As the saying goes, “You can’t squeeze blood from a turnip.” And with regard to creditors, they can’t take what you don’t have. Therefore, there are some unique situations where sitting idle and *doing nothing* (at least in the short term) might be the way to go.

Here are two examples …

Example #1:

Let’s say you’re presently unemployed and you have few or no assets to your name. Thus, there’s no wage for a creditor to garnish and there’s no car or property for them to seize. A creditor could huff and puff and do their best to intimidate you, but if you find yourself in a situation like this there’s not a whole lot that a creditor could do to you to really hurt you financially.

Example # 2:

Let’s say you’re retired and your only source of income is a pension or social security check. In most cases, this type of income is off limits to creditors. But what if you’re a homeowner? Ok, fine. A creditor could sue you and get a judgment against you, then they could attach a lien to your house. But they won’t get any money from you unless you sell your home. So if you don’t plan on moving any time soon, that lien could sit there for *years* before the creditor collects a dime.

The concept we’re talking about here is being “judgment-proof”. Yes, it takes some intestinal fortitude, but ultimately your creditors can only do so much if there’s nothing there (financially) for them to go after.

Now please don’t take this the wrong way. I’m not suggesting that you deliberately do things to try and screw your creditors out of the money that you rightfully owe them. Not at all.

But what I am saying is that if you’re going through a rough patch financially, there are some unique situations where you’ll temporarily be just fine by *doing nothing*, and it won’t cost you a dime. Certainly you are going to want to straighten things out eventually. But sometimes the best course of action in the immediate moment is simply to sit tight, remain calm and do nothing.

Naturally if you are *working* and/or you have some *assets* that creditors could go after, that’s a different story. In other words, if you are gainfully employed or you have assets that could be at risk you might need to actively pursue a solution to your present financial dilemma while you still have the opportunity to do so. (Translation: Don’t become a sitting target for your creditors.)

In most cases you will need to be proactive and take action to solve any financial challenges you are faced with. However, as described above, there are some unique situations where you’ll be just fine by doing nothing.

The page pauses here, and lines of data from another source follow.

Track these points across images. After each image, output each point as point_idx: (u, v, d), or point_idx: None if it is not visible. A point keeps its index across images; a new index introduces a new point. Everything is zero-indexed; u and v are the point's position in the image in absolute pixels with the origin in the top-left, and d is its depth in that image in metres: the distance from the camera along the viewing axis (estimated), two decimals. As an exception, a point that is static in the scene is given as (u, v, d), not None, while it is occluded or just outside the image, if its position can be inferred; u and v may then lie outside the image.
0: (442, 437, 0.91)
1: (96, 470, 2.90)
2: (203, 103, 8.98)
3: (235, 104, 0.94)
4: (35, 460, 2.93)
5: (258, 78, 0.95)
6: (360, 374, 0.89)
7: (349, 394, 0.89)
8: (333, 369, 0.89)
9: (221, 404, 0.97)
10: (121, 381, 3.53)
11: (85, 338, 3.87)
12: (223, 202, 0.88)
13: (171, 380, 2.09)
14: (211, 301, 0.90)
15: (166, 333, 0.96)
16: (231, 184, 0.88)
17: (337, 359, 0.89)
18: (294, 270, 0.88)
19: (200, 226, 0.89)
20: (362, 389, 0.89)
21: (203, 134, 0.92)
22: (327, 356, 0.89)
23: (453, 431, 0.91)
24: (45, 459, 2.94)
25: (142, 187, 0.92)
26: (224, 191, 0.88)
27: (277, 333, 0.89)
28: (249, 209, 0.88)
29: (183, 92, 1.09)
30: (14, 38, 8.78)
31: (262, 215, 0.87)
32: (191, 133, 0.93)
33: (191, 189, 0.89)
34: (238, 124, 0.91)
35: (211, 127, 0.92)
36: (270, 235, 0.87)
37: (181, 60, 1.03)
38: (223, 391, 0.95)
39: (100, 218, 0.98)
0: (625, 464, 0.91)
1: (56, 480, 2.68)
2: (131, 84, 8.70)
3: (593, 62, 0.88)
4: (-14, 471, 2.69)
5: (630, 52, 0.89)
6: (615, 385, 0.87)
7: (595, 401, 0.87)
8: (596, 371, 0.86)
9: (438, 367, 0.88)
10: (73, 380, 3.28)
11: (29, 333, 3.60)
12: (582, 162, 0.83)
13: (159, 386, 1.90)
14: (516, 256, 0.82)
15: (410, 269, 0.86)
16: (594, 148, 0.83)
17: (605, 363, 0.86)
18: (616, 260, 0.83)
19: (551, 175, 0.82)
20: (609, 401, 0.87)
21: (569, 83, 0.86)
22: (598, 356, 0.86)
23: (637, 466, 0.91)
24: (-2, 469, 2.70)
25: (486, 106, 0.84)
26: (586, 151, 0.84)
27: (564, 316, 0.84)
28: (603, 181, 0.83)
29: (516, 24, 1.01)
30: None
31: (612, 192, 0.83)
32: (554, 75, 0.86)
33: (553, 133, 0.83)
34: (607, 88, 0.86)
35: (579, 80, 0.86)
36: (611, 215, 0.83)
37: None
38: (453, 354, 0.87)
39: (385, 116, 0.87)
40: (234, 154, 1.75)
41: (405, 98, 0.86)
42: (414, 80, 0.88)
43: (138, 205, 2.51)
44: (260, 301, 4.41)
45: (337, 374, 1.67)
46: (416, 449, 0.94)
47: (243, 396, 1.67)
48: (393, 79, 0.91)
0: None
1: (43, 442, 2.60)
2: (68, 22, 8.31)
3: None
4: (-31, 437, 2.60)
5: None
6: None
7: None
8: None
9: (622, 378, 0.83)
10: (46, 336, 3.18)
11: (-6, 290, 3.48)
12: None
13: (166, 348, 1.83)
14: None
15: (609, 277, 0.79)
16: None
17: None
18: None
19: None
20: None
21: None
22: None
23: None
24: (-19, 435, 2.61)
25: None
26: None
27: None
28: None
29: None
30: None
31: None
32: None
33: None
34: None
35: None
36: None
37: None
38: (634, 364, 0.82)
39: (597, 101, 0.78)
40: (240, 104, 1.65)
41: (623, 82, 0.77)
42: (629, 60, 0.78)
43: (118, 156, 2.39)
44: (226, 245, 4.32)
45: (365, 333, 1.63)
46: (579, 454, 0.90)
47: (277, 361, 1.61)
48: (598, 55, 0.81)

The Effect Of Difficult Economic Times And Its Impact On Debt Settlement

During the past couple weeks, numerous people (both clients and colleagues) have posed the following question to me:

With the U.S. and global financial markets presently experiencing a lot of stress and turmoil, how do you think that’s going to affect credit card companies’ willingness to settle for less than full balance on delinquent accounts? 

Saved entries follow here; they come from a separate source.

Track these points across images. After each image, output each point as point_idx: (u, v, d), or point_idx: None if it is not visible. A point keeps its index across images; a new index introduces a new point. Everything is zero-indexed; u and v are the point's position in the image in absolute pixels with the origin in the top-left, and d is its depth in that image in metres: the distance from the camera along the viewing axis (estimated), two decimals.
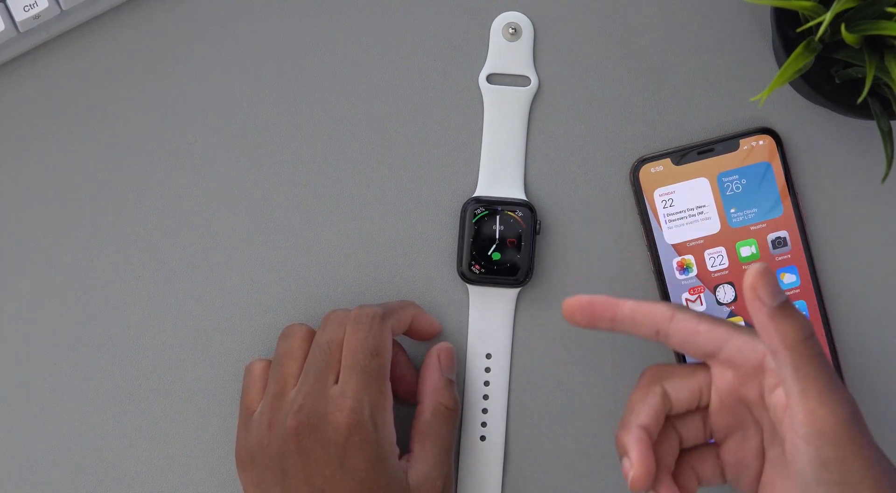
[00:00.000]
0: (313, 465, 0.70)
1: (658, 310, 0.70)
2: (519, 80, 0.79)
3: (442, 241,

At first glance you might be tempted to say, “Gee, in difficult economic times with so many people struggling financially and unable to pay their bills, credit card companies would probably be very eager to accept just about anything they could collect.” However, my experience actually suggests just the opposite.

What I’m saying is that when we are in a challenging or recessed economy, it is common for large financial institutions to actually be less willing to write off a substantial portion of the debt that you might owe just because profit margins aren’t what they used to be (when the economy was booming).  In other words, when profit margins are down they just can’t be as generous in writing off large amounts of debt.

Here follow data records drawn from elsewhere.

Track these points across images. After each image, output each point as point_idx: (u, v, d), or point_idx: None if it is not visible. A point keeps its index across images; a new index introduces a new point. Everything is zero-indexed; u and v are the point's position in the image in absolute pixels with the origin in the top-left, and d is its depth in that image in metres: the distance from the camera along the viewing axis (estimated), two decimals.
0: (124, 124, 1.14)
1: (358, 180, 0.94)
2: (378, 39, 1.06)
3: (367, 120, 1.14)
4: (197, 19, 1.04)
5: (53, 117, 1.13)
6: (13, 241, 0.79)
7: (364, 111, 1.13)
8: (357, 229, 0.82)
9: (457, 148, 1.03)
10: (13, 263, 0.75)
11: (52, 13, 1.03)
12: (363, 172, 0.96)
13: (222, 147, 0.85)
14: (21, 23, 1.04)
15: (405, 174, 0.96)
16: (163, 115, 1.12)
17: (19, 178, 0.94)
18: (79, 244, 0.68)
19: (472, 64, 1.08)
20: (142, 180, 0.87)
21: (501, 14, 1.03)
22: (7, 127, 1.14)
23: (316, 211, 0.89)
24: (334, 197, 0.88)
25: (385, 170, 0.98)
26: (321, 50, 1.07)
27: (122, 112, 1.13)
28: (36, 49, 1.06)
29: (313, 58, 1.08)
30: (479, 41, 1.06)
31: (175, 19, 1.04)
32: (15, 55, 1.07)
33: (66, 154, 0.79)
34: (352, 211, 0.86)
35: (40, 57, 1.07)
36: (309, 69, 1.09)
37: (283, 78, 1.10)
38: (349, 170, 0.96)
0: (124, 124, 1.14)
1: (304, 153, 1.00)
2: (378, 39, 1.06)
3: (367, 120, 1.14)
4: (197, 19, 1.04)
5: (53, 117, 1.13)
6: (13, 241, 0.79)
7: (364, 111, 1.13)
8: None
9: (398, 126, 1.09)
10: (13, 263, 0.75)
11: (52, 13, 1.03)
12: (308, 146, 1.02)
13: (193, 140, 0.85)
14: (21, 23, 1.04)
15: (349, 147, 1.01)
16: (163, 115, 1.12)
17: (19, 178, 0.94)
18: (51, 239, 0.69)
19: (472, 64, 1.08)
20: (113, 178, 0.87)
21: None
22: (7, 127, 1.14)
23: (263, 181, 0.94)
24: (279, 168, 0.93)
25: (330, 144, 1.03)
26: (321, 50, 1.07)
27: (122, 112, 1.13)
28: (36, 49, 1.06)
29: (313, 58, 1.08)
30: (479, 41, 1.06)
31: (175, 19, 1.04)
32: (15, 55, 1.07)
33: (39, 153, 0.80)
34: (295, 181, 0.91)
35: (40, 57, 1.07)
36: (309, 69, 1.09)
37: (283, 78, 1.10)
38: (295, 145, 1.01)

Now that’s not to say that you still can’t obtain settlements for less than full balance on delinquent accounts when we’re in a tough economy. Quite the contrary. It’s just that you might have to work a little harder because creditors might put up more resistance than usual because their coffers are not as full and there’s less margin for error. When the economy rebounds, it’ll more than likely return to business as usual.

Just my opinion and observation after working in this industry for over 12 years.